H: I want to think that super-intelligent beings will practice non-violence, because they will understand that violence is stupid. Am I naive?

Yu: I think so. David Humewould tell you that you are making a typical mistake by applying the “stupidity” predicate to the values ​​or official operations of an individual. Actions, choices, rules can be stupid if you have any preferences about the final states of the world. If you are a person with meta-preferences that you have not fully computed, you may have a platform on which you can rely and call certain assumptions about object preferences "stupid."
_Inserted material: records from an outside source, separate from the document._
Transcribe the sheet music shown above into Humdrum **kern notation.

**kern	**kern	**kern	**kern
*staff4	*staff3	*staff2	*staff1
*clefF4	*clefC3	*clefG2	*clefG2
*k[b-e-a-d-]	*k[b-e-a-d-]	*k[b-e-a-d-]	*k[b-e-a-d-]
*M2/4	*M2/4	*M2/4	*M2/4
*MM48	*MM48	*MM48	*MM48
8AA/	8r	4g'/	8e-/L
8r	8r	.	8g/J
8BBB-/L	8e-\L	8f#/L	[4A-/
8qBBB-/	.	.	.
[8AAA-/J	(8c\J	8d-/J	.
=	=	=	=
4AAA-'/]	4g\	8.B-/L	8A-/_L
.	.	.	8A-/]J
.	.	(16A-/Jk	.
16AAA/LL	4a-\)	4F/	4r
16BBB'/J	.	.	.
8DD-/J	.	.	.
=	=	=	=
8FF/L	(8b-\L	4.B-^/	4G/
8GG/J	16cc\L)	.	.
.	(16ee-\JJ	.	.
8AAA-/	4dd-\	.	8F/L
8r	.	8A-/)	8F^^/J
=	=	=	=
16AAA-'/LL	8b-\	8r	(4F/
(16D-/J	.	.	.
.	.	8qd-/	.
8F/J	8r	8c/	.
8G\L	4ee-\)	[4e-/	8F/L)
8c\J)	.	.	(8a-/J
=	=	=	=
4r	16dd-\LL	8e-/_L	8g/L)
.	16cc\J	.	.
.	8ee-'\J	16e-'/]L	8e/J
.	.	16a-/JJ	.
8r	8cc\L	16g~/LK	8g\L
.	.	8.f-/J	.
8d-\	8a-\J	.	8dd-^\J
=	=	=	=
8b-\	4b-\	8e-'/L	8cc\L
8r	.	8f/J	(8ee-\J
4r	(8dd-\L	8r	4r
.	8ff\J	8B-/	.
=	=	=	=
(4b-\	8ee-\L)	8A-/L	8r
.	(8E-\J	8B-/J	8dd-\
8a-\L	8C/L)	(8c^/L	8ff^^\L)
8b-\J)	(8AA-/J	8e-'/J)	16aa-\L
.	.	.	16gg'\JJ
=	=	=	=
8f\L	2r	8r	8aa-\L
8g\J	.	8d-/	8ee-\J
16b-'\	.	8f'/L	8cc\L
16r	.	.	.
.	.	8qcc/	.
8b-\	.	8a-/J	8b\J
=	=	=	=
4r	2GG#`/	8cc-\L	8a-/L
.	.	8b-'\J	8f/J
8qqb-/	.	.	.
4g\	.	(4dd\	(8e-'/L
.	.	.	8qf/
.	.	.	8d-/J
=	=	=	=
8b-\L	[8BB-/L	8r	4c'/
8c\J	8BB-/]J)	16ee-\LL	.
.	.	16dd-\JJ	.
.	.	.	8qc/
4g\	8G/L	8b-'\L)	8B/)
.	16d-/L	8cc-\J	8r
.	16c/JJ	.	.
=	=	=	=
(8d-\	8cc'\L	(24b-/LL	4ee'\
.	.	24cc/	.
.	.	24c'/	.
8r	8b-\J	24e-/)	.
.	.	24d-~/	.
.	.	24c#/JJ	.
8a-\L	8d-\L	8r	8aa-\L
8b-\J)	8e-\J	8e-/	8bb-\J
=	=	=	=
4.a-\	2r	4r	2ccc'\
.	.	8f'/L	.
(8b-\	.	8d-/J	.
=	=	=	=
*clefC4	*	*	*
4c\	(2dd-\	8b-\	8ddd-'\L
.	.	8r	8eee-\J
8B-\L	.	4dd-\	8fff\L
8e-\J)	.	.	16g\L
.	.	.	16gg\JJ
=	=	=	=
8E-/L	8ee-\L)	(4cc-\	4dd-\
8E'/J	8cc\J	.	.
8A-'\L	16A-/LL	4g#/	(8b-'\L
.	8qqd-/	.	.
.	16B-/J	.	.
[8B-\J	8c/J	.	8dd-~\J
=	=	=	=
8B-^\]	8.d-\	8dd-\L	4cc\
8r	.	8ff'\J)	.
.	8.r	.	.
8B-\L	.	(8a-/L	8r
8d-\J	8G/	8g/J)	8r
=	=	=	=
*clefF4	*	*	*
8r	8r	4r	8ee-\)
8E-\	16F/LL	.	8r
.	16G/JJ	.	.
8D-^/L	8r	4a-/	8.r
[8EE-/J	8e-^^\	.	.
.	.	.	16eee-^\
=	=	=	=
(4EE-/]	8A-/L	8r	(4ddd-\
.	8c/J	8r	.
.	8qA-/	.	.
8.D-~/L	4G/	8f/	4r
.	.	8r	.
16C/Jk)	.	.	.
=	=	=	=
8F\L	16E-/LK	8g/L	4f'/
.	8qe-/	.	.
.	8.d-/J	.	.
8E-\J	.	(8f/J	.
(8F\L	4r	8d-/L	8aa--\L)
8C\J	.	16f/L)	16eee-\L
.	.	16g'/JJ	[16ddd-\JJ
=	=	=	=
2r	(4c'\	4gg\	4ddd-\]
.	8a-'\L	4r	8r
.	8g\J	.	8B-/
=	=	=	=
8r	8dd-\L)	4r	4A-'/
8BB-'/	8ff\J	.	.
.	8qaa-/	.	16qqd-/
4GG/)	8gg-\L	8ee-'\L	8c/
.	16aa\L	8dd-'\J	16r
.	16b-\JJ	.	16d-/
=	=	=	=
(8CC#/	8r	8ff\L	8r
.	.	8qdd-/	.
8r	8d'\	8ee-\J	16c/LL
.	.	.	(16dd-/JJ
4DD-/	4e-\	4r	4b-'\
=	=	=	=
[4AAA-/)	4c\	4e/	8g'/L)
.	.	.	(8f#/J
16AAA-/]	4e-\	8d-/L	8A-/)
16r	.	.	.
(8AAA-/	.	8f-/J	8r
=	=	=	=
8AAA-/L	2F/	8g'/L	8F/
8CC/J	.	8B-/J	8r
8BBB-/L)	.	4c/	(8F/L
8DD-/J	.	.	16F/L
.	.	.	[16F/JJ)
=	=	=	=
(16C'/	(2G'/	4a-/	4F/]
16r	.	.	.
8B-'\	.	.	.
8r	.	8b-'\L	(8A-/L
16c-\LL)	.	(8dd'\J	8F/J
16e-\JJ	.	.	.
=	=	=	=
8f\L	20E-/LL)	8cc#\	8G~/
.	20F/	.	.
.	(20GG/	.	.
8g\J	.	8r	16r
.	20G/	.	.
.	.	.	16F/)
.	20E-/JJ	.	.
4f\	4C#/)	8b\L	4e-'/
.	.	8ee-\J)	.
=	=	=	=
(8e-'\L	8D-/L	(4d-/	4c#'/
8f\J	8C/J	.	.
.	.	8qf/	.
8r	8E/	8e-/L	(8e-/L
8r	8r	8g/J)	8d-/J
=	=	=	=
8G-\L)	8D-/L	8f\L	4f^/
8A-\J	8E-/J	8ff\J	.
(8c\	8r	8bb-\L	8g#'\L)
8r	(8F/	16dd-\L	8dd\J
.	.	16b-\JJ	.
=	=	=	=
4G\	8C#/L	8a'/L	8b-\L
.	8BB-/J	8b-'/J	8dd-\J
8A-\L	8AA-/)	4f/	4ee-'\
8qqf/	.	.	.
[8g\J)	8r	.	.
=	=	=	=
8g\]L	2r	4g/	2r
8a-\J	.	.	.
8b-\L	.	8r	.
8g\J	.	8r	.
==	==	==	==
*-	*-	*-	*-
Stapler maximizer [a thought experiment that demonstrates how an AI, made without malicious intent, can harm humanity - approx. trans.] does not make a computational error, choosing those cases from the possible in which the number of clips is maximized. He is not inside your platform of preferences, choosing erroneous actions, and he is not inside your platform of meta preferences, mistakenly choosing preferences. He calculates the answer to another question, and not the one that you ask yourself, the question "What should I do?". The clip maximizer simply performs the action leading to the largest number of clips.

The fatal scenario is when the AI ​​neither loves you nor hates you, because you are made of atoms that it can use to create something else. Game Theory and Problems of Cooperation in the Prisoners' Dilemmado not manifest themselves in all possible cases. For example, they do not appear when a certain subject is so much stronger than you that he can disassemble you into atoms, when you want to press the "cooperate" or "change" buttons. And when we pass this threshold, then either you have solved the problem of creating something that does not want to harm you, or you have already lost.

H: Will superintelligence solve the difficult problem of consciousness ?

Yu: Yes, and looking back, the answer will seem shamefully simple.

H: Will superintelligence have free will?

Yu: Yes, but they will not have the illusion of free will.

H: What does your utopia look like?

Yu: I will direct your readers to my " Theory of entertainment theory"because I have not yet managed to write a story, the action of which takes place in the theoretical and entertaining optimal world.